3.5. Verweerder zal opnieuw op eisers bezwaar dienen te beslissen. Met betrekking tot het nieuw te nemen besluit overweegt de rechtbank dat verweerder daarbij dient aan te geven vanaf welk moment er, anders dan voorheen, aantoonbaar sprake was van wederzijdse zorg. Uitgangspunt daarbij zal moeten zijn dat het met terugwerkende kracht herzien van de kwalificatie niet verder terug kan gaan dan tot de datum van het laatste huisbezoek. Voorts dient verweerder ten aanzien van de schending van de inlichtingenplicht te motiveren of daarbij dient te worden betrokken dat bij de eerdere huisbezoeken is vastgesteld dat er geen sprake was van wederzijdse zorg en dient verweerder aan te geven waaruit eiser had moeten begrijpen bij welke feiten en omstandigheden die kwalificatie anders zou komen te liggen, zodat hij op grond van artikel 17 Wwb gehouden was verweerder daarover uit eigen beweging te informeren.

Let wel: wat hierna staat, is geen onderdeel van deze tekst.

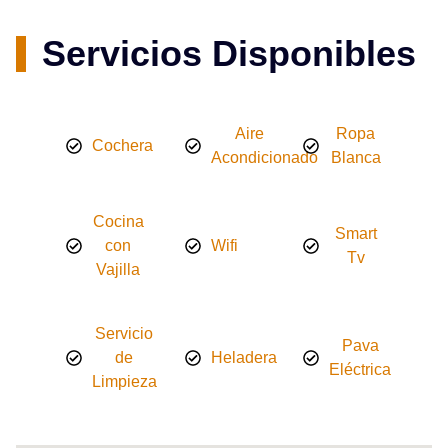
Servicios Disponibles
Aire
Ropa
Cochera
Acondicionado
Blanca
Cocina
Smart
con
Wifi
Tv
Vajilla
Servicio
Pava
de
Heladera
Eléctrica
Limpieza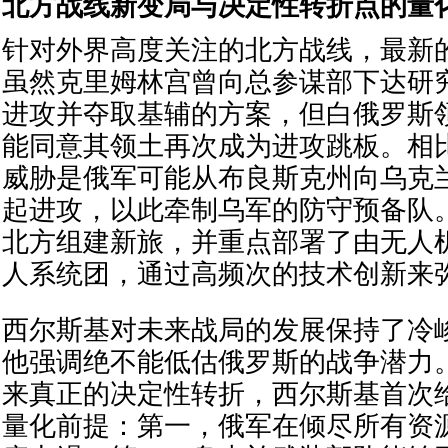
北方战线新变局与决定性转折点的量
针对外界高度关注的北方战线，最新
虽然克里姆林宫曾向总参谋部下达研
进攻并夺取基辅的方案，但白俄罗斯
能同意其领土再次成为进攻跳板。相
威胁是俄军可能从布良斯克州向乌克
起进攻，以此牵制乌军的防守预备队
北方组建新旅，并重点部署了由无人
人系统团，通过高频次的技术创新来
西尔斯基对未来战局的发展保持了冷
他强调绝不能低估俄罗斯的战争潜力
来真正的决定性转折，西尔斯基首次
量化前提：第一，俄军在倾尽所有资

3.6. De rechtbank ziet voorts aanleiding verweerder met toepassing van artikel 8:75, eerste lid, van de Algemene wet bestuursrecht te veroordelen in de door eiseres gemaakte proceskosten. Voorts dient verweerder het door eiser betaalde griffierecht te vergoeden.
- verklaart het beroep gegrond;
- vernietigt het bestreden besluit;
- herroept het besluit van 23 juni 2010, voorzover daarbij van eiser een bedrag wordt teruggevorderd;
- draagt verweerder op binnen zes weken na de dag van verzending van deze uitspraak een nieuw besluit te nemen op het bezwaar met inachtneming van hetgeen in deze uitspraak is overwogen;
- bepaalt dat verweerder aan eiser het door hem betaalde griffierecht van € 41,- vergoedt;
- veroordeelt verweerder in de proceskosten van het geding tot een bedrag van € 874,- te betalen aan eiser.
Deze uitspraak is gedaan door mr. A.J. van Putten, rechter, in aanwezigheid van mr. I.H.H. Krajenbrink, griffier. De beslissing is in het openbaar uitgesproken op 15 juni 2011.
Rechtsmiddel
Tegen deze uitspraak kan binnen zes weken na de dag van verzending daarvan hoger beroep worden ingesteld bij de Centrale Raad van Beroep.